Money Moves in Your 70s
Income Stability, Longevity Defense, and Legacy Moves
Your 70s are not the end of the road — they’re the start of your financial finish line strategy.
This decade isn’t about building wealth. It’s about keeping what you’ve built, stretching it wisely, and passing it on with purpose. At this stage, your focus shifts to reliability: reliable income, reliable health care, and reliable decisions that protect you and your family.
You’ve entered Required Minimum Distribution (RMD) territory. Medicare is active. Social Security is rolling. Now it’s about optimizing — not guessing.
Required Minimum Distributions (RMDs): Like It or Not, They’re Here
At 73, Uncle Sam knocks. You’re required to start pulling from your pre-tax retirement accounts — whether you need the money or not. The penalty for not taking an RMD? A steep 25% hit on the amount you should’ve withdrawn.
- First RMD Deadline: April 1 of the year after you turn 73
- Every Year After: By December 31, based on year-end balance and IRS life expectancy table
- Strategy Tip: If you delay your first RMD until April, you’ll need to take two in one year — and possibly pay higher taxes or IRMAA
Result: RMDs can bump you into a higher tax bracket and trigger Medicare surcharges. Pre-retirement Roth conversions would’ve helped — but now it’s about managing what’s already in motion.
Reliable Income Streams: Shift to Consistency
In your 70s, chasing high returns becomes less important than securing predictable cash flow.

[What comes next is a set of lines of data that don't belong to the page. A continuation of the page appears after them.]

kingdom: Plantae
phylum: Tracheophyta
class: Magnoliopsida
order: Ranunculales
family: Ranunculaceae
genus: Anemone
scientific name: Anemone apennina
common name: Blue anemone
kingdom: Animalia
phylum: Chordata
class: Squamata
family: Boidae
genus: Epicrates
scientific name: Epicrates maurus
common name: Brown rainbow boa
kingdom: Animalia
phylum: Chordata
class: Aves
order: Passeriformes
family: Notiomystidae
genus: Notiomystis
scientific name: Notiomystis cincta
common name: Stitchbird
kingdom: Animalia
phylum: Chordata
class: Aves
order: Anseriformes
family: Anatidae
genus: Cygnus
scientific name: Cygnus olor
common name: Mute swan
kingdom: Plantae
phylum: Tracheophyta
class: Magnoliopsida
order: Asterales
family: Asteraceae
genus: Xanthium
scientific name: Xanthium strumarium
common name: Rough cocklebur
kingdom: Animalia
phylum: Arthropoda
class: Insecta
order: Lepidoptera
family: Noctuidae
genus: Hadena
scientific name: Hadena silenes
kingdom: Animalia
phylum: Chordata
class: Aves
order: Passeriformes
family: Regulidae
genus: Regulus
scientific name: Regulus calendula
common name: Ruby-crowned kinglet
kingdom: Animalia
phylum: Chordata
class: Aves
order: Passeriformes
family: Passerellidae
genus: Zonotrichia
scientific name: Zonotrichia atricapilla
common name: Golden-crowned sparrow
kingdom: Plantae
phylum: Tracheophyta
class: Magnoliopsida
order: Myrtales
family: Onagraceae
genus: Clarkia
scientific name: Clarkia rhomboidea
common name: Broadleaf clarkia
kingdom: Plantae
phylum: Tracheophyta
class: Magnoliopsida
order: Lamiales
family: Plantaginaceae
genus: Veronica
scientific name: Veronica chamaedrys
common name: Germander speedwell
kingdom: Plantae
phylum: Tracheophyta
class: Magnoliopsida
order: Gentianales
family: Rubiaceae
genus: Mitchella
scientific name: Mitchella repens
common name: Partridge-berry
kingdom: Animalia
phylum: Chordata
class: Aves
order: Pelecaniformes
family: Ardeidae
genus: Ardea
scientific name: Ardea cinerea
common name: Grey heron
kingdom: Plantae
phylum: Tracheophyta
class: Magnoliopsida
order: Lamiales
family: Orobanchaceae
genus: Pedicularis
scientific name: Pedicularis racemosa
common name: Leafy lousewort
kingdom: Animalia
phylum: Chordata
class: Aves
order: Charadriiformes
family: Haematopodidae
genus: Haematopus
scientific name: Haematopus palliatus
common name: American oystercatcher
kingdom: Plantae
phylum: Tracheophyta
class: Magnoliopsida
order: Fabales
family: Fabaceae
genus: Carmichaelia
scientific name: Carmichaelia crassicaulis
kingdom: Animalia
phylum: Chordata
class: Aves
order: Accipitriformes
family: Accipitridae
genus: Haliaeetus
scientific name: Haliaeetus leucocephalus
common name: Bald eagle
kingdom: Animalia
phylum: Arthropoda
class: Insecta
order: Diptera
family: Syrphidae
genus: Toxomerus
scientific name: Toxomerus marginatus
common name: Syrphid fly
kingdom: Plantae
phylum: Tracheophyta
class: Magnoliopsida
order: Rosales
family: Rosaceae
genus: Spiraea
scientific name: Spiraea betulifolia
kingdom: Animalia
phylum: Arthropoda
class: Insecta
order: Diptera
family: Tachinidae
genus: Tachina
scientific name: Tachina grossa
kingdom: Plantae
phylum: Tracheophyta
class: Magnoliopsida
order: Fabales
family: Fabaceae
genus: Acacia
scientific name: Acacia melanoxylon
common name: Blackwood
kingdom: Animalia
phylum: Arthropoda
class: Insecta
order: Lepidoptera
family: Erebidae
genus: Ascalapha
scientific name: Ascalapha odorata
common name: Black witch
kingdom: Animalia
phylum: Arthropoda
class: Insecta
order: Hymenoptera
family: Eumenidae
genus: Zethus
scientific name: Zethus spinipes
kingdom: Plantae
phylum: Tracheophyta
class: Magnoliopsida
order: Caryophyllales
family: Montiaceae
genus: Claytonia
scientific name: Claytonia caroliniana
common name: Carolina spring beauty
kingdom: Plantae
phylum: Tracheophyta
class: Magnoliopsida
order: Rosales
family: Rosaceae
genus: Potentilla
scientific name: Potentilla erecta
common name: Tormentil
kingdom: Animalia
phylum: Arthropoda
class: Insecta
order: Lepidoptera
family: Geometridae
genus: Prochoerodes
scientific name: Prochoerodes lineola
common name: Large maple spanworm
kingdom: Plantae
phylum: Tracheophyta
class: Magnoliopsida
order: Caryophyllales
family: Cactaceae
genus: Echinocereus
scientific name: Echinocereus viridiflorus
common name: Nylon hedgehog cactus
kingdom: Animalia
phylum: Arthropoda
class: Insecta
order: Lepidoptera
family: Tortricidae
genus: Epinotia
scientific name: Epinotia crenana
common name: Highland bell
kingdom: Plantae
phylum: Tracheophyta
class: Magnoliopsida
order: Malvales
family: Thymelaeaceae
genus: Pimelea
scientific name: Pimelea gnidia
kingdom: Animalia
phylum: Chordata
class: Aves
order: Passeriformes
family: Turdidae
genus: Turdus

- Social Security: Already claimed? Lock it in. If delayed to 70, you’re likely seeing $4,000+/month
- Pensions: Stable, inflation-adjusted? Build around it
- Dividend Stocks: Use selectively — but avoid overconcentration
- Annuities: A SPIA (single premium immediate annuity) can convert a chunk of savings into lifetime income
- Bond Ladders: Lock in predictable payouts with maturities staggered over 5–10 years
Outcome: This approach reduces portfolio stress and lets you keep equity risk where you can afford it — not where you depend on it.
Healthcare Planning: Avoid the Landmines
Even with Medicare, out-of-pocket costs average $6,000–$8,000 per year — and long-term care isn’t covered.
- Medicare Advantage vs. Medigap: Evaluate annually
- IRMAA Control: Watch your MAGI — even small jumps can cost thousands
- Long-Term Care Plans: Consider hybrid life/LTC insurance or self-funding via HSA or annuities
- Out-of-Pocket Buffer: Maintain $10K–$15K in liquid reserves for health costs
Estate and Legacy: Don’t Just Leave Money — Leave Clarity
The default plan is probate, taxes, and family drama. Yours shouldn’t be.
- Updated Will & Power of Attorney
- Trust (if assets exceed $500K–$1M): Avoid court, add control
- Beneficiary Review: IRAs, 401(k)s, insurance — make sure they’re current
- Digital Assets Plan: Someone needs access to your online accounts
Legacy isn’t about death — it’s about dignity. Planning this well shows you cared enough to make the hard things easier for your people.
Portfolio Tune-Up: You’re Not Out of the Market — But You’re Not Playing Offense
In your 70s, asset allocation becomes a tightrope. Too conservative and you lose to inflation. Too aggressive and you panic-sell.
Sample Allocation (Moderate 70s Strategy):
45% Bonds / CDs | 35% Stocks (blue chip, dividend) | 10% Cash | 10% Alternatives (REITs, annuities)
- Rebalance once or twice a year
- Use dividends and interest to cover withdrawals instead of selling shares
- Keep 1–2 years of expenses in cash for volatility protection
Chart: How RMDs Impact Your Taxable Income Over Time

Chart Insight: The line spikes in your early 70s. That’s RMDs inflating your income — and possibly your taxes and Medicare premiums. The time to manage RMDs is before they start — but you can still offset the effects with gifting, QCDs, and smart withdrawals.
Final Word: Your 70s are Your Financial Endgame — Make Every Move Count
This isn’t about obsessing over every dollar. It’s about making intentional, legacy-worthy decisions:
- Build a predictable income floor
- Stay tax-aware, not tax-paralyzed
- Plan for the unexpected — especially health events
- Talk to your family about your legacy, not just your assets
You climbed the mountain. Now you’re descending with wisdom, clarity, and control. Done right, your 70s can be the most liberated financial decade of all.
Your 70s: Less chasing. More choosing.